● **PASSAGE SHOWN**:
Today I finished putting one of those bronze crank bushings in the roadster. Getting the stuck steel one out was the biggest part of the job. Fortunately about a month ago I bought some air tools at an auction, and one of them is a pneumatic hacksaw. It made cutting the bushing a lot easier than doing the job by hand. Before I reinstall the crank I need to get a spring for it. The spring keeps it forward so that when you drive uphill it doesn't slide back against the crank pulley. My usual Saturday night out began with a wasted drive to Winfield. I found that the only Mongolian grill in the county has gone out of business, and the Chinese buffet in Winfield is closed on Saturdays! So I came back and hit the buffet at the steak house. Tonight's movie was Saint Vincent, with Bill Murray. Good one.  




Sunday, November 2, 2014


I'm a little late getting around to it, but today I took the screen off the back porch door and put up the window. We've had one hard freeze, so it's time to get ready for winter. I took some old trash lumber and put it on the front porch to stay out of the rain, and put a tarp over a pile of kindling in the yard. It hasn't gotten really cold in the house yet, but it's been cool enough a couple of evenings to have fires in the fireplace and the kitchen stove. Only 140 days to spring.


Monday, November 3, 2014

Rats! Did it again. Wasted way too much time online. About ten I went to work on paying bills. In the afternoon I went to town and bought groceries, paid the dentist, paid the insurance, paid the water bill, and bought envelopes. When I got home I got a letter ready to send tomorrow, fed the critters, and fed myself. That was my day.

(Entries excerpted from a collection)
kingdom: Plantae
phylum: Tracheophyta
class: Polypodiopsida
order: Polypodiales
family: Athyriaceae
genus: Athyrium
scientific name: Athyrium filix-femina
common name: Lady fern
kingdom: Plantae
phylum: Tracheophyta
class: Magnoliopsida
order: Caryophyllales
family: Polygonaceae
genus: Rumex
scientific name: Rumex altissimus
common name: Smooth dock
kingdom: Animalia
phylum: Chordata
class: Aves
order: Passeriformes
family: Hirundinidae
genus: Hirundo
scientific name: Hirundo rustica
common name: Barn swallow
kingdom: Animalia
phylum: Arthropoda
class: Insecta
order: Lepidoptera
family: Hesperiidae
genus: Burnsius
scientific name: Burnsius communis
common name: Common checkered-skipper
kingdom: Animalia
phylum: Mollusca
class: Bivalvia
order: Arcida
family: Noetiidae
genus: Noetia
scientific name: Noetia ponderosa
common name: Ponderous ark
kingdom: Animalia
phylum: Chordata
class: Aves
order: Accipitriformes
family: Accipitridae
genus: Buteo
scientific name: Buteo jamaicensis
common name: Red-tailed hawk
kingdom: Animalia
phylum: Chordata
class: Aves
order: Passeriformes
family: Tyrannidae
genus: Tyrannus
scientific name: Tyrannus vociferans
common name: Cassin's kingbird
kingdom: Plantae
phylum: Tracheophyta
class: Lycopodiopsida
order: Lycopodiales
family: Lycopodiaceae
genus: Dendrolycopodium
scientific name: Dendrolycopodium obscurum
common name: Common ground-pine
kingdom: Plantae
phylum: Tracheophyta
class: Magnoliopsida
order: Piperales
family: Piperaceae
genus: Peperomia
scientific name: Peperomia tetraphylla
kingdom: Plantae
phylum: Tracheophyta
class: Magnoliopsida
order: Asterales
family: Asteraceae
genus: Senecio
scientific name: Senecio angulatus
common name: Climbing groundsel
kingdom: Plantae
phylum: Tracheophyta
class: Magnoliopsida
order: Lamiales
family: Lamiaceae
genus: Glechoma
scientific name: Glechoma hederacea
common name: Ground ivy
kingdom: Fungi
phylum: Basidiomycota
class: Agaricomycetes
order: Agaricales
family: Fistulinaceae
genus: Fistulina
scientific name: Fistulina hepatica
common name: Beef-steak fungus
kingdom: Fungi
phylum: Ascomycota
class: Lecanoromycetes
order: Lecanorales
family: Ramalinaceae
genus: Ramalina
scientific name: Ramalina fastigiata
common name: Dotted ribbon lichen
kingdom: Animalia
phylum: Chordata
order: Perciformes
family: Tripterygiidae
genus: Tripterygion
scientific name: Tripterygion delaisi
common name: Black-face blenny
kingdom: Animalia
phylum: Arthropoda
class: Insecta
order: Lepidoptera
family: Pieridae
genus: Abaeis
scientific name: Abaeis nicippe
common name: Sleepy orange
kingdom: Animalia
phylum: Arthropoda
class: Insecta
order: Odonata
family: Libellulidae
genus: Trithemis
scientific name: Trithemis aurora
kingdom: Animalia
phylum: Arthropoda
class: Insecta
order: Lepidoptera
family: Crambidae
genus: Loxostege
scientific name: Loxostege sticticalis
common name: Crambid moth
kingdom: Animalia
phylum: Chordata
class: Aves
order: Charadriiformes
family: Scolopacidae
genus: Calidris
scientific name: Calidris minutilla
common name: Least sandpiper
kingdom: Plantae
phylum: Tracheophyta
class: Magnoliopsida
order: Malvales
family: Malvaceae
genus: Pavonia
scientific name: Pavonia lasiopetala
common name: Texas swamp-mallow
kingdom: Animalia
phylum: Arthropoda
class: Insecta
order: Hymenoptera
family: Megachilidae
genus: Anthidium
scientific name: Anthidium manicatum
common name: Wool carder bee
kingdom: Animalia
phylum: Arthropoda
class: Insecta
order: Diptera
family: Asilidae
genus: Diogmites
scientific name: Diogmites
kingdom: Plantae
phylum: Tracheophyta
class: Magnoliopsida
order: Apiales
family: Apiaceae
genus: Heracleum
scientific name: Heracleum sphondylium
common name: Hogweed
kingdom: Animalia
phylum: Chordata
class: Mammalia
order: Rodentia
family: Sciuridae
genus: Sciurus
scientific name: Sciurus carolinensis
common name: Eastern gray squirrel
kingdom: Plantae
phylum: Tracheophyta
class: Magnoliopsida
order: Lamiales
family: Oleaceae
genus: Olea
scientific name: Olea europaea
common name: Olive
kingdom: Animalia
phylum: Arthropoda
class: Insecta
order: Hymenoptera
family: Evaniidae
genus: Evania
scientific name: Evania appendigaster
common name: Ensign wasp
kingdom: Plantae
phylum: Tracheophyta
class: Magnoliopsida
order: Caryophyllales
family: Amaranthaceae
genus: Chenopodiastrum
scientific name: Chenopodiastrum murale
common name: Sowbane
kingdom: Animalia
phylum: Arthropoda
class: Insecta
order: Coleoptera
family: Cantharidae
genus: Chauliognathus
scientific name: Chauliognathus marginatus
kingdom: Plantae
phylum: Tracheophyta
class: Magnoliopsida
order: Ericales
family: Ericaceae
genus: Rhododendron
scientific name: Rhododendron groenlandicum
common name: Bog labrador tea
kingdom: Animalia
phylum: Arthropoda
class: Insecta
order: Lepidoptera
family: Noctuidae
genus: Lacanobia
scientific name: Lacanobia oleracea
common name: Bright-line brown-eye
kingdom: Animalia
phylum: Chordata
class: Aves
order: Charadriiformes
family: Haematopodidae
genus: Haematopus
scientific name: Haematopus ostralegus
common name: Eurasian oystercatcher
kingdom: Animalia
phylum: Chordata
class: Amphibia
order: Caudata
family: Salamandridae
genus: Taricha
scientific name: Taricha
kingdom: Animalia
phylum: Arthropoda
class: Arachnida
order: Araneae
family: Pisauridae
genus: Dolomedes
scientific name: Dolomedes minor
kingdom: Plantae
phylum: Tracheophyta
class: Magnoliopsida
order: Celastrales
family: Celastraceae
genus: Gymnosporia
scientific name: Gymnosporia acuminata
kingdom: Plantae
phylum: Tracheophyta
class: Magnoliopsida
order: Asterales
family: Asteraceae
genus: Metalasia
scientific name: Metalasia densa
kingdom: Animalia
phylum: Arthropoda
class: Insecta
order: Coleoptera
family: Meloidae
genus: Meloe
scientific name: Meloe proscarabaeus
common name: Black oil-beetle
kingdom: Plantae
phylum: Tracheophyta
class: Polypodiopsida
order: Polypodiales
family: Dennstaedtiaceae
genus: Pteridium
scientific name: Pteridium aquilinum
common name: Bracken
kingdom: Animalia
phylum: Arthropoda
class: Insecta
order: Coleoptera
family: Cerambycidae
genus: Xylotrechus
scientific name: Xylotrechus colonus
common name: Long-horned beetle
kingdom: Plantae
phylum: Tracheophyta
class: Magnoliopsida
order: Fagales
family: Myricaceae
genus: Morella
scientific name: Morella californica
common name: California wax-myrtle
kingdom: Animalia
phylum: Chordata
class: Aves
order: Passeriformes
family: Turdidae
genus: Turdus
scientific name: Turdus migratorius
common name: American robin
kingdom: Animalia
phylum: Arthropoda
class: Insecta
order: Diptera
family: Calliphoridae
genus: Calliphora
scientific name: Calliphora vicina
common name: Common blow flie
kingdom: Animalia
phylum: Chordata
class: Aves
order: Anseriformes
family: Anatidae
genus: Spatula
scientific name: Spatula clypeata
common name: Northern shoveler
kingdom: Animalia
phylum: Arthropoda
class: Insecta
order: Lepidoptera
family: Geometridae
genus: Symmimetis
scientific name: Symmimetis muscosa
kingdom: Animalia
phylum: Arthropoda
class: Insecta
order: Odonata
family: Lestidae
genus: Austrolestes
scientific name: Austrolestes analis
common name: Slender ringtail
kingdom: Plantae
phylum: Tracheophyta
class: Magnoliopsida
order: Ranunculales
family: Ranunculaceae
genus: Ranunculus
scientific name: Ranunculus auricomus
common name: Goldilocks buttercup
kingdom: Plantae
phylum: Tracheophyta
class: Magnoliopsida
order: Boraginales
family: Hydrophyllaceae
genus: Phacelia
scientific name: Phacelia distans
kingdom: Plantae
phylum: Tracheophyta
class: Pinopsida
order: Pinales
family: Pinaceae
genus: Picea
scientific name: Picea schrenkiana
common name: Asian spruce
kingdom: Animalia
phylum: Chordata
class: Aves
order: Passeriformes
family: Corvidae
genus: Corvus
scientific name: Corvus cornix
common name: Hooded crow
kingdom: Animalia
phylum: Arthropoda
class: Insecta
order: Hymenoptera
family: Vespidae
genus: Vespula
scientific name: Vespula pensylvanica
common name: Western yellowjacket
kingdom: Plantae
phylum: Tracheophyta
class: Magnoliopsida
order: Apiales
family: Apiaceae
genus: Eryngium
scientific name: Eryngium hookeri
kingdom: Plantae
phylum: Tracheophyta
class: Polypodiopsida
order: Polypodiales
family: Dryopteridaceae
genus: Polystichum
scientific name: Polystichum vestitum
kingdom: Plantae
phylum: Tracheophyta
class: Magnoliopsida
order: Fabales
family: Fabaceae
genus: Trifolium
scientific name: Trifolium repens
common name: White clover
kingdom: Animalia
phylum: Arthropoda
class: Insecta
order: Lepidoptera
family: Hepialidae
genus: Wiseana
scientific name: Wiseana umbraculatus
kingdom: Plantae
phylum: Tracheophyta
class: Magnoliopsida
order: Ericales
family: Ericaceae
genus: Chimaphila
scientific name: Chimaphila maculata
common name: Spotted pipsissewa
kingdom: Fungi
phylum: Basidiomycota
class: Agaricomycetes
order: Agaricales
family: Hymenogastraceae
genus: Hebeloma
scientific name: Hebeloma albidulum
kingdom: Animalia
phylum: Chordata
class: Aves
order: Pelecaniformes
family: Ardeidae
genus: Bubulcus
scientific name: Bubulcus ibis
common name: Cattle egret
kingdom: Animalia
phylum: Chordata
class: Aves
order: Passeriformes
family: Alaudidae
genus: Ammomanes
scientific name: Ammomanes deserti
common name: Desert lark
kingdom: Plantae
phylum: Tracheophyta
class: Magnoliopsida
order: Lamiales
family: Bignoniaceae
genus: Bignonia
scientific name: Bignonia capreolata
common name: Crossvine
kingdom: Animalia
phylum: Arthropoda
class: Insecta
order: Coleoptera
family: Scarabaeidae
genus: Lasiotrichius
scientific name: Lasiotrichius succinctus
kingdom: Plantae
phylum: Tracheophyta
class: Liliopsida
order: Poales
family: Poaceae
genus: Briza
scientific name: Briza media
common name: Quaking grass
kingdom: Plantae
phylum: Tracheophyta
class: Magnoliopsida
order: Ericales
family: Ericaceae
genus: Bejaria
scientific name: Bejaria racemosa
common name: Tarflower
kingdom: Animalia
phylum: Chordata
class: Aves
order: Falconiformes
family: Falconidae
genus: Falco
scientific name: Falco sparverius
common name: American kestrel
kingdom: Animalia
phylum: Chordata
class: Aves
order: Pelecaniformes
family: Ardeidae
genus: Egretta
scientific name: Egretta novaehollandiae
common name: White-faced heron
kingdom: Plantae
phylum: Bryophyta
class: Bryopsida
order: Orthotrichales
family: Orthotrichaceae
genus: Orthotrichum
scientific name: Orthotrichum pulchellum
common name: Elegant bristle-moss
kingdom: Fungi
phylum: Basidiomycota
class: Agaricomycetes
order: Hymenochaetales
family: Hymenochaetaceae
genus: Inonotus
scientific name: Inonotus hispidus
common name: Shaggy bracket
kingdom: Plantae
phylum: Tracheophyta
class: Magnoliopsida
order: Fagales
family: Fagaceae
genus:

● **WHAT YOU WILL DO**: Can you carry on the daily journal about the roadster repairs, the winter preparations and the errands, starting right after "That was my day."?

● **ANSWER TO THE EXERCISE**:
Tuesday, November 4, 2014

A nice rain overnight left 1.33" in the gauge. I spent most of the day in the shop, doing a bit of organizing and putting-away. A trip to town included shopping for a spring for a Model T hand crank, buying some AA batteries, storing the new title for my Camry at the bank, mailing a letter, and voting. It was no big surprise that none of the springs available at the farm supply and the hardware store were right, so when I got home I got on the phone and ordered half a dozen hand crank springs from Lang's. They should be here Thursday.   





Wednesday, November 5, 2014

This morning's main project was dealing with USPS. Having checked on a package I shipped to Flagstaff last month and finding out that it never arrived, I went to the post office website and entered the tracking number.  That showed me that it was shipped on the 16th, left Des Moines on the 19th, and apparently left the planet.  The first office I phoned initiated a search and suggested I file a claim in case the package isn't found. The part of the website for filing claims told me the tracking number I had just used to track the package wasn't valid, so I went back to the phone. Upon hearing about the website problem, the woman in the claims office said, "I'm not surprised." She's sending me a paper claim form in the mail. In the afternoon I sawed up old scrap boards on the front porch for firewood, then installed the sheeting on the scaffolds, and finally got started on removing old roofing. The forecast is for ten days with a zero percent chance of rain, so I should make good progress on the roofing removal.  




Thursday, November 6, 2014

Fortunately the forecast doesn't call for freezing lows with highs in the forties until next week. I guess it's a good thing the shop heater quit when it did, before the arrival of real cold. The manufacturer is sending a new circuit board, and I'm hoping it arrives before the decent weather goes south. Today I got seriously into removing old roofing and rotten boards from the living room roof. So far it looks like all the bad wood I'll have to replace is along the outer edges. I sent an email to the roofer to have him order the materials, and I hope I'm ready when he's ready. He says it takes him a week to ten days to get the stuff.



Friday, November 7, 2014

Despite a couple of hours off for a shopping trip to town, I made good progress taking off old shingles today. But there's a lot more roofing to remove, so I'll bundle up and brave the morning chill again tomorrow. The forecast is for three more good days before the temperatures plunge.


Saturday, November 8, 2014

Old roofing removal continued today. A young chap who used to work for me came over and helped, and by the end of the day about a quarter of the job was done. To be continued.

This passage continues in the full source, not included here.